The student senate is considering adding a third branch to Student Government at the University of Dallas in the form of a student judiciary.
This judiciary would be comprised of UD students and would handle cases where students have committed minor infractions such as violating hall visiting hours.
Currently senators are unsure of what structure the judiciary would take or how much power would be given to this judiciary.
According to vice-president Lili Serna, “It’s as theoretical as it can get.”
In order to explore the possibility of a student judiciary, gather students’ concerns about such an entity and brainstorm ideas for this body’s structure, a Judicial Review Committee was created at the beginning of the semester.
This committee is headed by sophomore senator Stratton Garrard and is open to all interested students who have ideas regarding the judiciary or concerns that they would wish to voice.
The committee is in the process of executing a four-step plan where senators first find other similar universities that have student judiciaries.
They will then gather students’ concerns at town halls, before asking the selected universities about the student concerns.
Finally, after all student concerns have been addressed, the senate will vote on the implementation of the judiciary.
The committee has mostly completed the first step and is now looking to the town halls to gather students’ concerns about the judiciary.
“If you want to do something about it, show up to the town halls,” Serna said. “We have some of the finest thinkers on campus, and that’s a really good thing. We want to utilize that.”
“[Student jurors] need background checks, they need to check their GPA,” senior English major Emily Johnson said. “This is way too much responsibility.”
“It could go very badly or it could go very well,” senior classics major Quincy Gholston said. “Be careful who you choose. It’s not a popularity contest. Choose diverse people.”
Others have expressed that they were very uncomfortable with students having the power to control the fate of their fellow students.
The fear of having jurors with heavy biases, having a flexible system where punishments are not consistent and the idea that the Office of Student Affairs was trying to use this as a way to lessen backlash towards them, were all expressed.
Other students were more comfortable with the idea of a student judiciary, but still held a few reservations.
“I think it would definitely depend on who we get as our justices,” freshman Austin Lux said. “If we did get a great group of kids together, I’m sure that the system should work.”
“On more minor infractions, very minor stuff, I’d be okay with letting other students decide that,” freshman Sam Regnerus said. “But when it comes to major stuff … I don’t think I’d necessarily trust a decision like that on a student yet.”
Many students valued the opportunity for students to become jurors and gain that experience.
“I think it’s extremely valuable, which is why I would be fine with it on a much lower level,” Regnerus said.
Lux said, “I think that it would be a great opportunity since we already have the legislature as well as the executive body within our government, so add the judicial.
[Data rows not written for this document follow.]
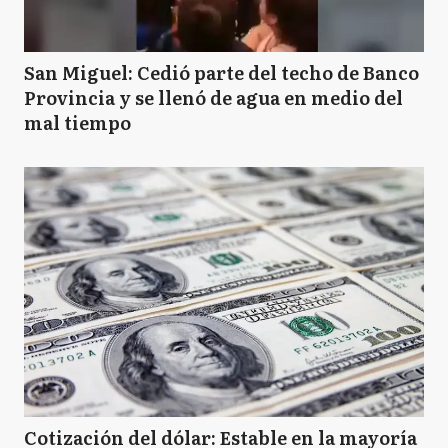
San Miguel: Cedió parte del techo de Banco
Provincia y se llenó de agua en medio del
mal tiempo
Cotización del dólar: Estable en la mayoría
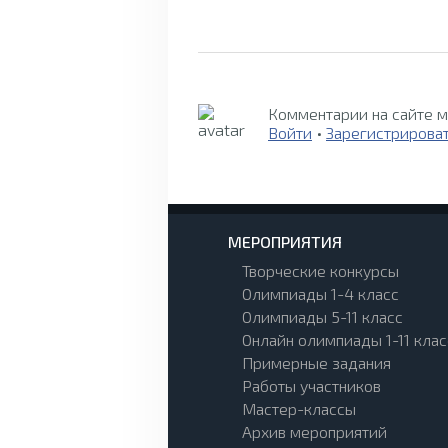
Комментарии на сайте м
Войти
•
Зарегистрирова
МЕРОПРИЯТИЯ
Творческие конкурсы
Олимпиады 1-4 класс
Олимпиады 5-11 класс
Онлайн олимпиады 1-11 клас
Примерные задания
Работы участников
Мастер-классы
Архив мероприятий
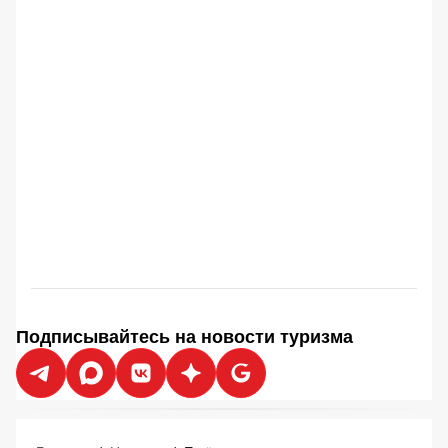
Подписывайтесь на новости туризма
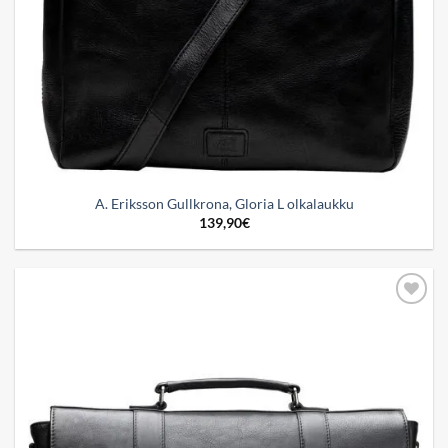
A. Eriksson Gullkrona, Gloria L olkalaukku
139,90
€
Add to
wishlist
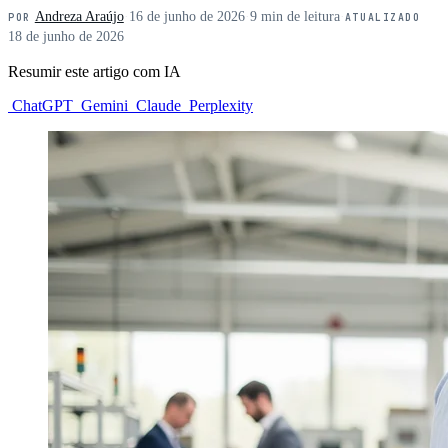
Andreza Araújo
·
16 de junho de 2026
·
9 min de leitura
·
POR
ATUALIZADO
18 de junho de 2026
Resumir este artigo com IA
ChatGPT
Gemini
Claude
Perplexity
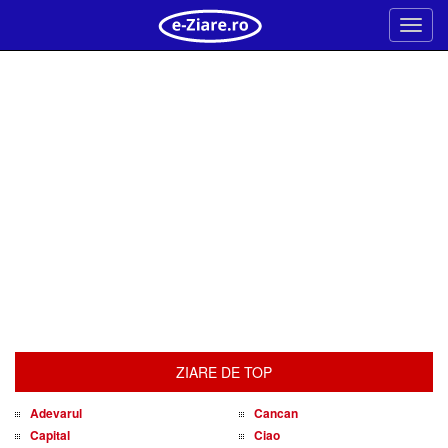
Meni
ZIARE DE TOP
Adevarul
Cancan
Capital
Ciao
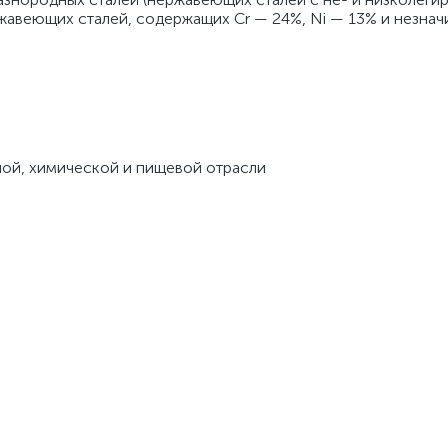
ржавеющих сталей, содержащих Cr — 24%, Ni — 13% и незнач
ой, химической и пищевой отрасли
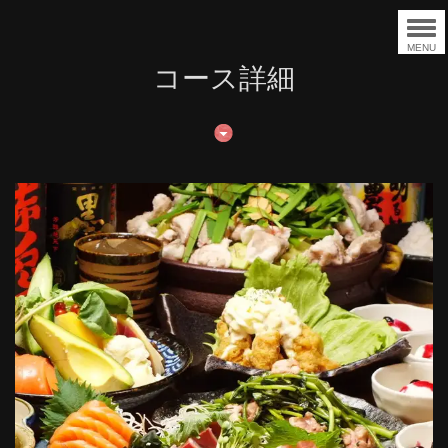
MENU
コース詳細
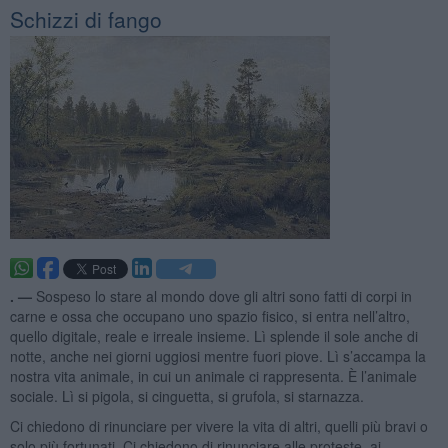
Schizzi di fango
. —
Sospeso lo stare al mondo dove gli altri sono fatti di corpi in
carne e ossa che occupano uno spazio fisico, si entra nell’altro,
quello digitale, reale e irreale insieme. Lì splende il sole anche di
notte, anche nei giorni uggiosi mentre fuori piove. Lì s’accampa la
nostra vita animale, in cui un animale ci rappresenta. È l’animale
sociale. Lì si pigola, si cinguetta, si grufola, si starnazza.
Ci chiedono di rinunciare per vivere la vita di altri, quelli più bravi o
solo più fortunati. Ci chiedono di rinunciare alle proteste, ai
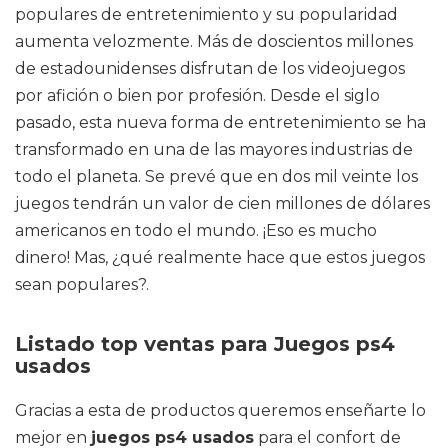
populares de entretenimiento y su popularidad
aumenta velozmente. Más de doscientos millones
de estadounidenses disfrutan de los videojuegos
por afición o bien por profesión. Desde el siglo
pasado, esta nueva forma de entretenimiento se ha
transformado en una de las mayores industrias de
todo el planeta. Se prevé que en dos mil veinte los
juegos tendrán un valor de cien millones de dólares
americanos en todo el mundo. ¡Eso es mucho
dinero! Mas, ¿qué realmente hace que estos juegos
sean populares?.
Listado top ventas para Juegos ps4
usados
Gracias a esta de productos queremos enseñarte lo
mejor en
juegos ps4 usados
para el confort de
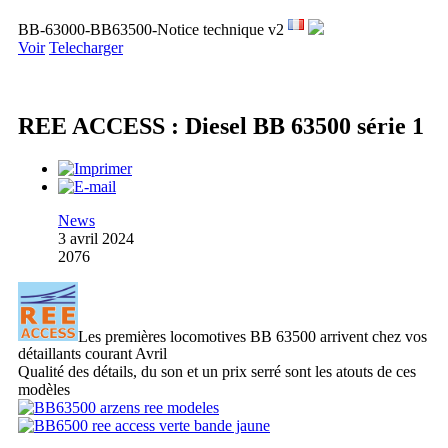
BB-63000-BB63500-Notice technique v2
Voir
Telecharger
REE ACCESS : Diesel BB 63500 série 1
News
3 avril 2024
2076
Les premières locomotives BB 63500 arrivent chez vos
détaillants courant Avril
Qualité des détails, du son et un prix serré sont les atouts de ces
modèles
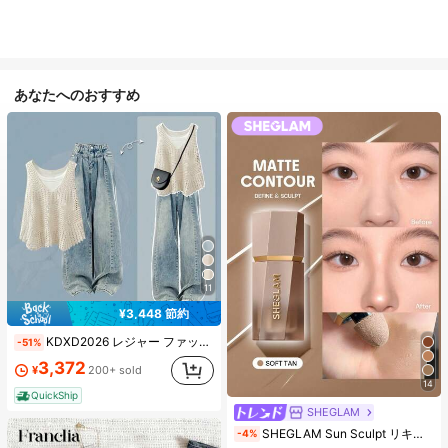
あなたへのおすすめ
11
¥3,448 節約
KDXD2026 レジャー ファッション ロングサイズ 夏服 女性 ワイルドスタイル ボア付きトップス ワイルドスタイル ロングスカート 3点セット UVカット 軽量 通気性 袖付き ヒップカバー効果 通気性抜群 サイズ豊富
-51%
3,372
¥
200+ sold
14
QuickShip
SHEGLAM
#2 ベストセラー
ナチュラル コントゥア＆ブロンザー
SHEGLAM Sun Sculpt リキッドコンター-Soft Tan ノーズシャドウ シェーディング 女性と女の子のためのブランドビューティーコスメメイクアップ
-4%
(1000+)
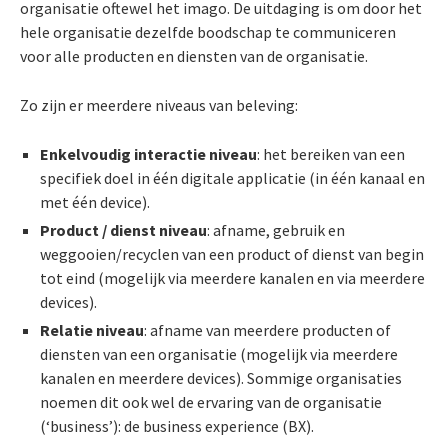
organisatie oftewel het imago. De uitdaging is om door het
hele organisatie dezelfde boodschap te communiceren
voor alle producten en diensten van de organisatie.
Zo zijn er meerdere niveaus van beleving:
Enkelvoudig interactie niveau
: het bereiken van een
specifiek doel in één digitale applicatie (in één kanaal en
met één device).
Product / dienst niveau
: afname, gebruik en
weggooien/recyclen van een product of dienst van begin
tot eind (mogelijk via meerdere kanalen en via meerdere
devices).
Relatie niveau
: afname van meerdere producten of
diensten van een organisatie (mogelijk via meerdere
kanalen en meerdere devices). Sommige organisaties
noemen dit ook wel de ervaring van de organisatie
(‘business’): de business experience (BX).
It makes sense.”
Student Body President Angelo Novello said that the student senate would give ample time and thought to the idea of a judiciary.,
“We’re going to have to be clever in the way that we set it up,” Novello said. “We’re gonna have to figure out a way that makes it fair and equitable for everybody.”
According to Garrard, this semester is dedicated to figuring out what students’ concerns are regarding the judiciary and addressing them. Should the project be approved, implementation processes would be discussed next semester.
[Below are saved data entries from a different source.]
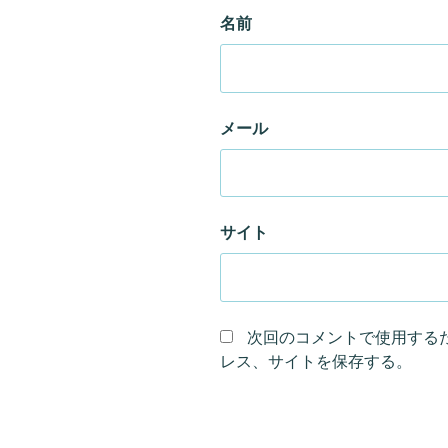
名前
メール
サイト
次回のコメントで使用する
レス、サイトを保存する。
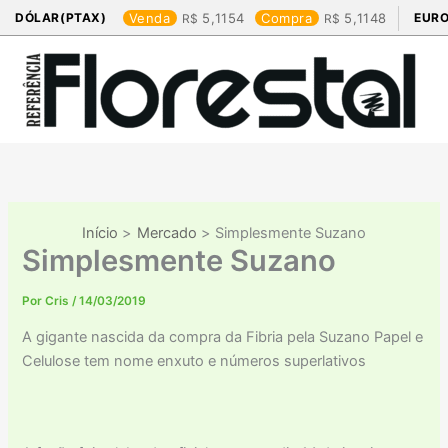
Ir
DÓLAR(PTAX)
Venda
5,1154
Compra
5,1148
EURO
para
o
conteúdo
Início
Mercado
Simplesmente Suzano
Simplesmente Suzano
Por
Cris
/
14/03/2019
A gigante nascida da compra da Fibria pela Suzano Papel e
Celulose tem nome enxuto e números superlativos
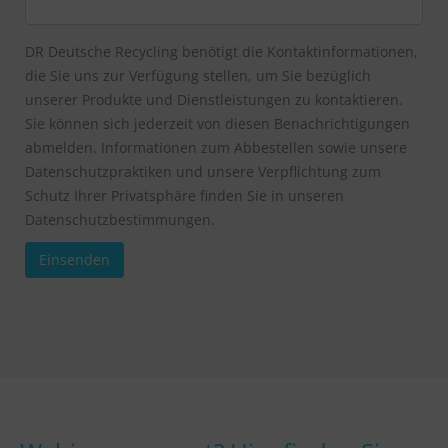
DR Deutsche Recycling benötigt die Kontaktinformationen,
die Sie uns zur Verfügung stellen, um Sie bezüglich
unserer Produkte und Dienstleistungen zu kontaktieren.
Sie können sich jederzeit von diesen Benachrichtigungen
abmelden. Informationen zum Abbestellen sowie unsere
Datenschutzpraktiken und unsere Verpflichtung zum
Schutz Ihrer Privatsphäre finden Sie in unseren
Datenschutzbestimmungen.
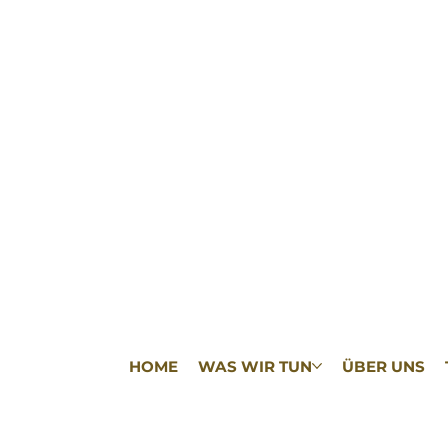
HOME
WAS WIR TUN
ÜBER UNS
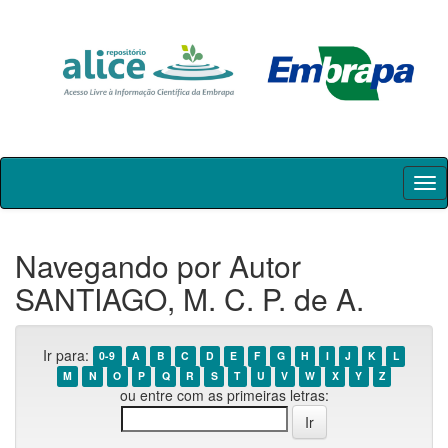
Skip
navigation
Navegando por Autor
SANTIAGO, M. C. P. de A.
Ir para:
0-9
A
B
C
D
E
F
G
H
I
J
K
L
M
N
O
P
Q
R
S
T
U
V
W
X
Y
Z
ou entre com as primeiras letras:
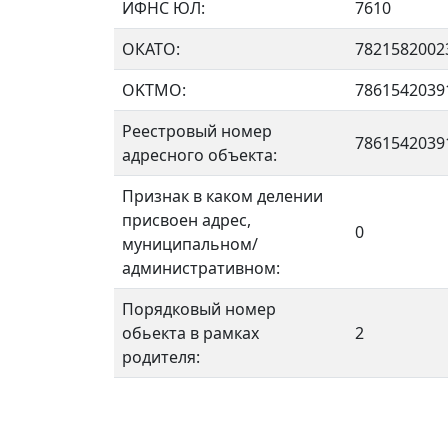
ИФНС ЮЛ:
7610
ОКАТО:
7821582002
OKTMO:
7861542039
Реестровый номер
7861542039
адресного объекта:
Признак в каком делении
присвоен адрес,
0
муниципальном/
административном:
Порядковый номер
обьекта в рамках
2
родителя:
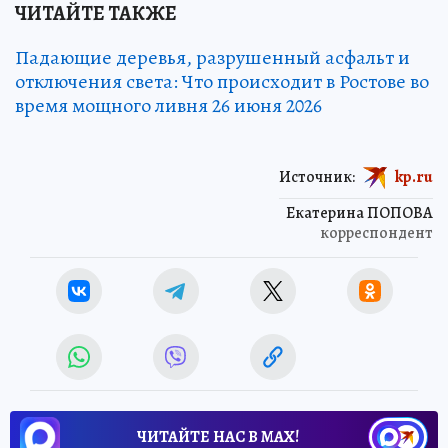
ЧИТАЙТЕ ТАКЖЕ
Падающие деревья, разрушенный асфальт и
отключения света: Что происходит в Ростове во
время мощного ливня 26 июня 2026
Источник:
kp.ru
Екатерина ПОПОВА
корреспондент
ЧИТАЙТЕ НАС В МАХ!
If students are receptive to the idea and the senate approves, next semester would be dedicated to building up the structure of the judiciary and figuring out all the logistics of this new branch of Student Government.
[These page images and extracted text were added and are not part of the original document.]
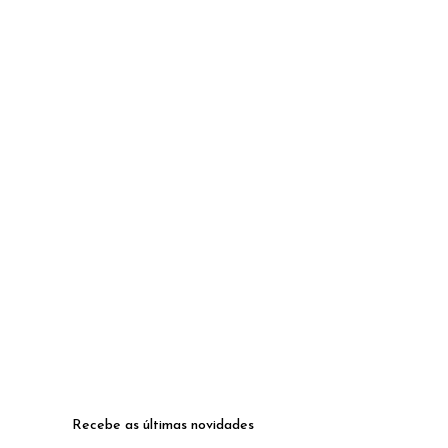
Recebe as últimas novidades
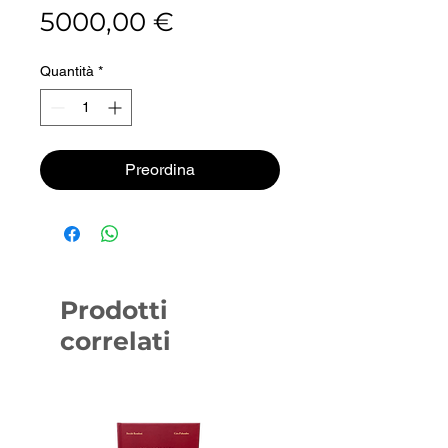
Prezzo
5000,00 €
Quantità
*
Preordina
Prodotti
correlati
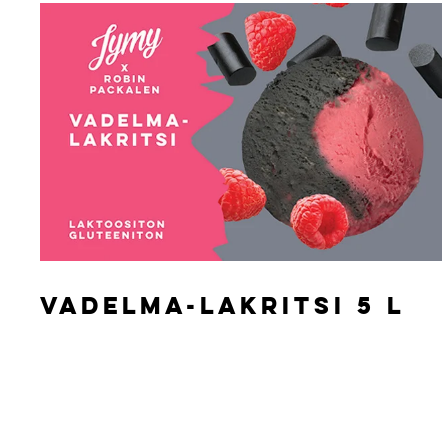
VADELMA-LAKRITSI 5 L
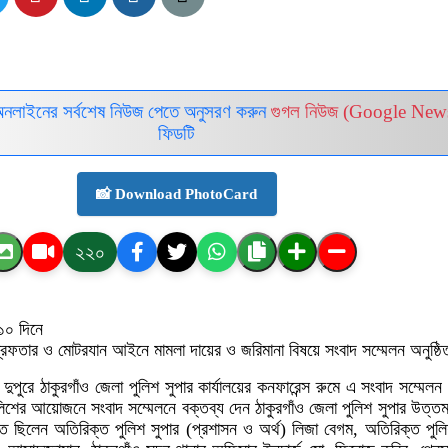
অনলাইনের সর্বশেষ নিউজ পেতে অনুসরণ করুন
গুগল নিউজ (Google New
ফিডটি
📸 Download PhotoCard
২২০
 ১০ দিনে
্রেফতার ও মোটরযান আইনে মামলা দায়ের ও জরিমানা বিষয়ে সংবাদ সম্মেলন অনুষ্ঠ
দুপুরে ঠাকুরগাঁও জেলা পুলিশ সুপার কার্যালয়ের কনফারেন্স রুমে এ সংবাদ সম্মেলন 
লিশের আয়োজনে সংবাদ সম্মেলনে বক্তব্য দেন ঠাকুরগাঁও জেলা পুলিশ সুপার উত্তম
ছিলেন অতিরিক্ত পুলিশ সুপার (প্রশাসন ও অর্থ) লিজা বেগম, অতিরিক্ত পুলি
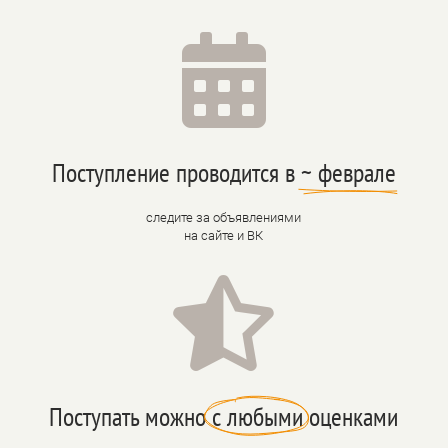

Поступление проводится в 
~ феврале
следите за объявлениями
на сайте и ВК

Поступать можно 
с любыми
 оценками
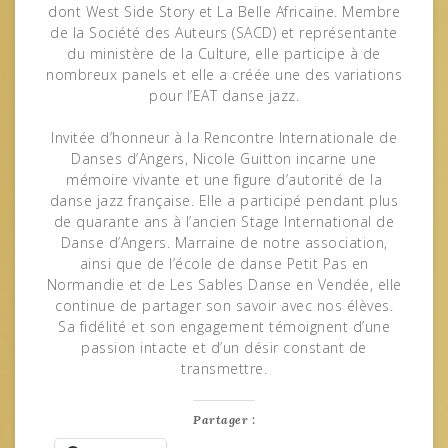
dont West Side Story et La Belle Africaine. Membre
de la Société des Auteurs (SACD) et représentante
du ministère de la Culture, elle participe à de
nombreux panels et elle a créée une des variations
pour l’EAT danse jazz.
Invitée d’honneur à la Rencontre Internationale de
Danses d’Angers, Nicole Guitton incarne une
mémoire vivante et une figure d’autorité de la
danse jazz française. Elle a participé pendant plus
de quarante ans à l’ancien Stage International de
Danse d’Angers. Marraine de notre association,
ainsi que de l’école de danse Petit Pas en
Normandie et de Les Sables Danse en Vendée, elle
continue de partager son savoir avec nos élèves.
Sa fidélité et son engagement témoignent d’une
passion intacte et d’un désir constant de
transmettre.
Partager :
Students are greatly encouraged to go to Judicial Review Committee meetings and Town Halls and voice their concerns.
“I really would encourage people to get involved, because this isn’t something that would just affect us,” Novello said. “If this becomes a part of student government, it could have lasting effects,” Novello said. “So we want to do it right and we want to get everyone involved.”
Serna ended by saying, “Our mission as [the] Student Government is to hear student concerns, not to push an agenda.”